Enquanto o país vive com a permanente sensação de ingovernabilidade, os portugueses confrontam-se com duas realidades cada mais difíceis de sustentar: o desemprego e a precariedade. Estas duas realidades são recorrentemente apresentadas como sendo inevitáveis, fechando, deste modo, as portas a uma verdadeira solução que permita contrariar a tal inevitabilidade.
Curiosamente, ambas as realidades – desemprego e precariedade – são indissociáveis, senão vejamos: o desemprego é amiúde apresentado como a alternativa ao trabalho precário. Assim, os trabalhadores ou aceitam condições deploráveis de precariedade ou acabam no desemprego. Esta premissa tornou-se mais forte numa altura de crise que, em muitas circunstâncias, veio por a nu as fragilidades de gestão de muitas empresas radicadas no nosso país. O resultado, esse, é invariavelmente o mesmo: desemprego e aumento da precariedade.
A classe política, designadamente o Governo e alguns partidos da oposição, crêem piamente que o aumento da produtividade se consegue através de flexibilização das leis do trabalho. Por conseguinte, assiste-se a alterações sistemáticas que visam flexibilizar leis laborais consideradas demasiado rígidas e pouco atractivas para o investimento. Continua-se, pois, a pensar numa lógica de competitividade com base em salários baixos e a ignorar outros factores que contribuem inexoravelmente para a fraca competitividade e produtividade da economia portuguesa: os modelos de gestão desastrosos que são recorrentes em tantas empresas portuguesas e no próprio Estado nunca são referidos; raras vezes se aborda a satisfação dos trabalhadores e a transformação de estímulos em aumento de produtividade; nunca se refere a organização das cidades, em particular das acessibilidades que produzem trabalhadores extenuados ainda antes de chegarem aos seus postos de trabalho, depois de horas em filas de trânsito e em transportes públicos.

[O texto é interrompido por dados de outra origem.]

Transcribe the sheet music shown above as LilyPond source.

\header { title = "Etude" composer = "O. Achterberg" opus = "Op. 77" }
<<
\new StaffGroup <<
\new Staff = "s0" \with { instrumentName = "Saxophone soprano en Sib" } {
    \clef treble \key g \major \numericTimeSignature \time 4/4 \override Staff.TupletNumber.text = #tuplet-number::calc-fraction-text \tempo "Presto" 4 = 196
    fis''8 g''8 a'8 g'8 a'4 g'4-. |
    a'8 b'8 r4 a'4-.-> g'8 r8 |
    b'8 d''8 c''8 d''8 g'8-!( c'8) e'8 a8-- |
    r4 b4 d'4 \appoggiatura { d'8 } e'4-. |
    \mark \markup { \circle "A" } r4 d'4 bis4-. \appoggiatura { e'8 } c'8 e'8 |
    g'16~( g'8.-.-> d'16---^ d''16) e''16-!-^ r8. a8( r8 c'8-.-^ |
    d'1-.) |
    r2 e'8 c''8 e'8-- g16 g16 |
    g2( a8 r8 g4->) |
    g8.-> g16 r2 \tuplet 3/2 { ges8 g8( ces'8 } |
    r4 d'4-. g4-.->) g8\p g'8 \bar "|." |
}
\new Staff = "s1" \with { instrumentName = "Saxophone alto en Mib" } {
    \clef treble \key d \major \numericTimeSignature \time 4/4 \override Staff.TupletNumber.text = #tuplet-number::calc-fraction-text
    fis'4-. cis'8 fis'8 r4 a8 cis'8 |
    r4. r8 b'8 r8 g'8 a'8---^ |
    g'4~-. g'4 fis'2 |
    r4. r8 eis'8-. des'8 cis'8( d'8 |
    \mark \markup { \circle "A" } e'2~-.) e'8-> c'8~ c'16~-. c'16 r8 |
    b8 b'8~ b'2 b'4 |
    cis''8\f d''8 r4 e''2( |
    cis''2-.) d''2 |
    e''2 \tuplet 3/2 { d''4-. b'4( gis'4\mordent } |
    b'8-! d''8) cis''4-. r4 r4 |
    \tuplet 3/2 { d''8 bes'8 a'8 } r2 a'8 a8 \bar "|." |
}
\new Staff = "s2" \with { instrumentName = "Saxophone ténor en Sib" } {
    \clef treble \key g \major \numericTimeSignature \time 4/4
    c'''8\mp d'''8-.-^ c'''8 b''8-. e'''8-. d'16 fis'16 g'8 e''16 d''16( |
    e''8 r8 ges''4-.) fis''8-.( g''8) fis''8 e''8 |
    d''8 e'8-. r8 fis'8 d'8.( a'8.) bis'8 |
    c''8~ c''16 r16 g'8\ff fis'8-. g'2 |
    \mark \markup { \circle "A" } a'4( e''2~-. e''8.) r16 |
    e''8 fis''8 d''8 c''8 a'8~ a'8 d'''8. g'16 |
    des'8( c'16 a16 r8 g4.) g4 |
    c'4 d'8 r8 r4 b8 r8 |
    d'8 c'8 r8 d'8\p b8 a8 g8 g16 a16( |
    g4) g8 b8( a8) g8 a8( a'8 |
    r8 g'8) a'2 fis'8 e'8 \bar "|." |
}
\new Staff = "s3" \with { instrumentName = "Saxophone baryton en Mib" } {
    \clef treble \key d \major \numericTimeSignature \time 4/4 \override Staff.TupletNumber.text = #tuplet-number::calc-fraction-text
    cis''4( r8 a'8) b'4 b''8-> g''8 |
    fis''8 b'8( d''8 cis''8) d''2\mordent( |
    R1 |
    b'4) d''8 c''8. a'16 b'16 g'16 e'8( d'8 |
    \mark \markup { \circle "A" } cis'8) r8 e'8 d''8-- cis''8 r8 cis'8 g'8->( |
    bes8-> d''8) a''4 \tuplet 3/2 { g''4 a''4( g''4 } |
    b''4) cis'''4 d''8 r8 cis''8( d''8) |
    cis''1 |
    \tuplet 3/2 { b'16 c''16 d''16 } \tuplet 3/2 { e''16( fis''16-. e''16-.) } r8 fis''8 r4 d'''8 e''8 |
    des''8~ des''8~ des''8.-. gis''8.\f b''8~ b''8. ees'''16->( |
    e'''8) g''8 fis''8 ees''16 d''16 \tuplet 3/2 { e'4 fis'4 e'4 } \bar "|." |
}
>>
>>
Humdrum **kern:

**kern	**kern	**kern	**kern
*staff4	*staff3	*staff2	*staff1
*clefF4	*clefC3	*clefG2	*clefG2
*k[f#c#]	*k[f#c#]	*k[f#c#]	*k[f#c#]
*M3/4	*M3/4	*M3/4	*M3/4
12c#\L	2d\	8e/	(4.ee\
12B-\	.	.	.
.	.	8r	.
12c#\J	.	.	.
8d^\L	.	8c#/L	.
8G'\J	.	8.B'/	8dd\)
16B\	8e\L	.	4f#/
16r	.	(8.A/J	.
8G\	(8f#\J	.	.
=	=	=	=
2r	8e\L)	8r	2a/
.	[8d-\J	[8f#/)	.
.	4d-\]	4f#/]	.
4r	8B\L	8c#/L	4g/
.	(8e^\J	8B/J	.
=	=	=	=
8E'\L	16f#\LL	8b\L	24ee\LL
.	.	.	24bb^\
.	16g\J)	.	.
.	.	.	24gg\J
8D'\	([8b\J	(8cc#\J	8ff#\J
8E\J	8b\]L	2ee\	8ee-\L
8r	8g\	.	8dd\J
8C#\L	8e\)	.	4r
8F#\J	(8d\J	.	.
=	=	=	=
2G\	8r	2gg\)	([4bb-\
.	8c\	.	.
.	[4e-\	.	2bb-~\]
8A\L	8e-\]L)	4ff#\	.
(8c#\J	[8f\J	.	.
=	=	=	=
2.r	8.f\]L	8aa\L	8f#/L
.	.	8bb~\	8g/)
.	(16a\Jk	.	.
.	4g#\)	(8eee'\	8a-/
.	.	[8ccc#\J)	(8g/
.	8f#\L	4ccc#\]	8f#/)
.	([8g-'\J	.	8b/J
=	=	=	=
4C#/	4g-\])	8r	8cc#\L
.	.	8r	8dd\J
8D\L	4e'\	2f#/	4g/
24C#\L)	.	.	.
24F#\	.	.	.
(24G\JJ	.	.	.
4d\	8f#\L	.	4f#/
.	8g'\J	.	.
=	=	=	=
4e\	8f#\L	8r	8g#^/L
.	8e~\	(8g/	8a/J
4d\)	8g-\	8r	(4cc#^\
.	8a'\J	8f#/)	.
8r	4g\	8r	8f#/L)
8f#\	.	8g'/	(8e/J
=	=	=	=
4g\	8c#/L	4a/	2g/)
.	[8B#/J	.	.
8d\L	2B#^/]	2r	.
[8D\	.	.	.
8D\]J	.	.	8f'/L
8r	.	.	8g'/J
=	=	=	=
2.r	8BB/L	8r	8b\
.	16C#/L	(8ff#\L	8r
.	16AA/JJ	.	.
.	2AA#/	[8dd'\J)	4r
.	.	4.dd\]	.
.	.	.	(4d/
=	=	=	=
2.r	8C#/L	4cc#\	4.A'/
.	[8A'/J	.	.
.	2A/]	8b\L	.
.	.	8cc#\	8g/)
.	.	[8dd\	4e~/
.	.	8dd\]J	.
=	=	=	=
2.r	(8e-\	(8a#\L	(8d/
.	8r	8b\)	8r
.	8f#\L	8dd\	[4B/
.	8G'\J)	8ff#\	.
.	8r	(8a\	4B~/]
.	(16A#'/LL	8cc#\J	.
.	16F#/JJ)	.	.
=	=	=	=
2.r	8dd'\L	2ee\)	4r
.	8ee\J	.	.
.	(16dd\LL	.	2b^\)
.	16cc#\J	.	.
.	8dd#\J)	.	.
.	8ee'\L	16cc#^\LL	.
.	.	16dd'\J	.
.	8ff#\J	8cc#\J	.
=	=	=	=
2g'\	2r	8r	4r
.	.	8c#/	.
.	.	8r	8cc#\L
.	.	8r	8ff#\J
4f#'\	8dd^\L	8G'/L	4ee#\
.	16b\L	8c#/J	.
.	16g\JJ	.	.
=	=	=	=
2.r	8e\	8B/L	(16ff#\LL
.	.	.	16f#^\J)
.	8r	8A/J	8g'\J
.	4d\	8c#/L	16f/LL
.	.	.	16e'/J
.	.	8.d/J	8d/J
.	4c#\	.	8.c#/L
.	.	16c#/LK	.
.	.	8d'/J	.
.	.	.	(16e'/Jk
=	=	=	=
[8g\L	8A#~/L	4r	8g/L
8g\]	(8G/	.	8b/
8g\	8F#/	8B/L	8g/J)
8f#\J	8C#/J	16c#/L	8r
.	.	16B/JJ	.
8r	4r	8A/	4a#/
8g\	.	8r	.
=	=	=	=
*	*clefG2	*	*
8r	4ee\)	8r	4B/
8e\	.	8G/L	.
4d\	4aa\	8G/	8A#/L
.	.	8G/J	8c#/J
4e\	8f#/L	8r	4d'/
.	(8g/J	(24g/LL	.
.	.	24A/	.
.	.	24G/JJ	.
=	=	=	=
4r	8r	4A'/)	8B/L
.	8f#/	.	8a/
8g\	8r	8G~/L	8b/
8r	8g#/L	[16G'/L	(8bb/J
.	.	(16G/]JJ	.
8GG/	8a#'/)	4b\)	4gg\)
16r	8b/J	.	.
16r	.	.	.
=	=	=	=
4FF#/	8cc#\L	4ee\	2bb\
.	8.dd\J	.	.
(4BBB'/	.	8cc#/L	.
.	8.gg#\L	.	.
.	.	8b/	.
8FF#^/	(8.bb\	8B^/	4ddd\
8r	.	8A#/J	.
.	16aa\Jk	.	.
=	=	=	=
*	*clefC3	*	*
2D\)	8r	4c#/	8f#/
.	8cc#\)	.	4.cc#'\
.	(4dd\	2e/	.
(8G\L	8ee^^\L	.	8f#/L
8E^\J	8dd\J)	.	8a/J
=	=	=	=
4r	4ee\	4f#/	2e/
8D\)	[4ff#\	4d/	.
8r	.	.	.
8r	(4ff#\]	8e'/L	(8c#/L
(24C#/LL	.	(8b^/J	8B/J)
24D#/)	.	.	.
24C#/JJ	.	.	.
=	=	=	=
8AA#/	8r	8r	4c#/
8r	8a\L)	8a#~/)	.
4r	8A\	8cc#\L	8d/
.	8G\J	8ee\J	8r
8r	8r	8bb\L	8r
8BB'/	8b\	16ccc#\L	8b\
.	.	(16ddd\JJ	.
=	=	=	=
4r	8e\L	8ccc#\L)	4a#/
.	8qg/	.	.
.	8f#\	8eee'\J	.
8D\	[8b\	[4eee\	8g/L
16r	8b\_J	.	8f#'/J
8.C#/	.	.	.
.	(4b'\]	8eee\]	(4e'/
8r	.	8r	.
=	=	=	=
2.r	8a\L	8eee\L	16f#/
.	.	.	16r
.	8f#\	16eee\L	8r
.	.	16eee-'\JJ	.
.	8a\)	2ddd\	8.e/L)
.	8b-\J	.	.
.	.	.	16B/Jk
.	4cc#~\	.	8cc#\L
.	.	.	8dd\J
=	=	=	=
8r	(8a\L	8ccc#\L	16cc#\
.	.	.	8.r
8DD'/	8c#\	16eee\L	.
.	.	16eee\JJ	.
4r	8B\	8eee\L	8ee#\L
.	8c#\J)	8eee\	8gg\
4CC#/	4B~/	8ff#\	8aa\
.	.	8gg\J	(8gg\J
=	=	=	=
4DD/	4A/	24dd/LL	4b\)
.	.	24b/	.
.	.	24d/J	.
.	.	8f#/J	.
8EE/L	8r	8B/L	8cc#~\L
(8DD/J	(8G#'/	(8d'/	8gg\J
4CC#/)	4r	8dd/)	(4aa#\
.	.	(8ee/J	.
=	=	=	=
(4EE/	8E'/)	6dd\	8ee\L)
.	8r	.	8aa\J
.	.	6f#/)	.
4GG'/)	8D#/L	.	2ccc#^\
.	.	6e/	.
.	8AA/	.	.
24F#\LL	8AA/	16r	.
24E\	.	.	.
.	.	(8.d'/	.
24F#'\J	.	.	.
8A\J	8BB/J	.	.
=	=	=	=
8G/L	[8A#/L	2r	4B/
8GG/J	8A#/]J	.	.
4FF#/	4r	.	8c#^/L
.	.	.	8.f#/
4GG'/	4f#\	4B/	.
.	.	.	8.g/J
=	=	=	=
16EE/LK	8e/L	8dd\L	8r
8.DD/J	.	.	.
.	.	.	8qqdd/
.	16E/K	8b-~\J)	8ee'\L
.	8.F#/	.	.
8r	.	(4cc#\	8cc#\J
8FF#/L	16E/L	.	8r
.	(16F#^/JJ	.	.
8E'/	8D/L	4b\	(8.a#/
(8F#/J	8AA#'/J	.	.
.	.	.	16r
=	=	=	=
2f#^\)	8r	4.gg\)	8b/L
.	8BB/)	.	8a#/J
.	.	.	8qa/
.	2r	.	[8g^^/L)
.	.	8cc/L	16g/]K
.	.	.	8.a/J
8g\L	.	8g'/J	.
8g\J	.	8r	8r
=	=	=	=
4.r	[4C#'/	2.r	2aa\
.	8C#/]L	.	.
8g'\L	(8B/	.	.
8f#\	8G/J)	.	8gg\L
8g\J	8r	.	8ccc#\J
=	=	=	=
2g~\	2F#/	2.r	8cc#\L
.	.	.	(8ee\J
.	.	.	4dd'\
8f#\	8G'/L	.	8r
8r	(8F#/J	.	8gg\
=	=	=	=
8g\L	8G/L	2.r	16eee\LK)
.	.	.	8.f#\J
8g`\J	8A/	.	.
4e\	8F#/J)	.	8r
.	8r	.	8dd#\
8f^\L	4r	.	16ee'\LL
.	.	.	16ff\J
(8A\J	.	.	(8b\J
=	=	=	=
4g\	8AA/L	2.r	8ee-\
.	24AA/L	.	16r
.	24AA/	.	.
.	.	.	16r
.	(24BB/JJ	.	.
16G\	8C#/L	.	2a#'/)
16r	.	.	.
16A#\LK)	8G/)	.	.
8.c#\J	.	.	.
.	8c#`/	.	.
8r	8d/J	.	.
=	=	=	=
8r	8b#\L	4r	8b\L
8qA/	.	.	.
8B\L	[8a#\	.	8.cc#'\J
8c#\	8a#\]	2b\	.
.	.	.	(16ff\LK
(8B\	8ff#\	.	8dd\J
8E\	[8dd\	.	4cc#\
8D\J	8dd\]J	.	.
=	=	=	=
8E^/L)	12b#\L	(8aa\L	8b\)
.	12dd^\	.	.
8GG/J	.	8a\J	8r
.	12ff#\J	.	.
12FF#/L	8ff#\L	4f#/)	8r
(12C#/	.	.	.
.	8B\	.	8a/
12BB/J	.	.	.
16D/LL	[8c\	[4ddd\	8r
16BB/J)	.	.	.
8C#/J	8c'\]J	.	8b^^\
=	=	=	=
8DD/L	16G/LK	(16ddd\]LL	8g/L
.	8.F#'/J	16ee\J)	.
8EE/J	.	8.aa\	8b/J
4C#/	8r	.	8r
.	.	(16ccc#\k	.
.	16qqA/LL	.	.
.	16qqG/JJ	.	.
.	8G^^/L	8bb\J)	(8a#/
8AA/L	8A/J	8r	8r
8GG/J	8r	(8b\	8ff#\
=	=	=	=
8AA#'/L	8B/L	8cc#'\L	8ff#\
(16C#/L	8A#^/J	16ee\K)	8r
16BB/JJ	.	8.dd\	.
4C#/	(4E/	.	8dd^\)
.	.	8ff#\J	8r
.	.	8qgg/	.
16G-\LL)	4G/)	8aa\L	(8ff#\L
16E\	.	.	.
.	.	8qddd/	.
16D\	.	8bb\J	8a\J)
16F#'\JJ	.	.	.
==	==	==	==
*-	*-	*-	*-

Pelo contrário, a flexibilização que resulta tantas vezes em mais precariedade é a panaceia para todos os problemas de produtividade. Ignoram-se os danos psicológicos que a precariedade provoca em tantos cidadãos, tantas vezes associados a práticas de humilhação que se agrava quando a alternativa é o desemprego.
Com o agravamento da precariedade e do desemprego está-se a construir uma sociedade assente nos pressupostos errados, que resultará inevitavelmente numa sociedade cada menos coesa e cada vez mais desigual. Mas, infelizmente, esta reflexão parece não ter lugar no nosso país.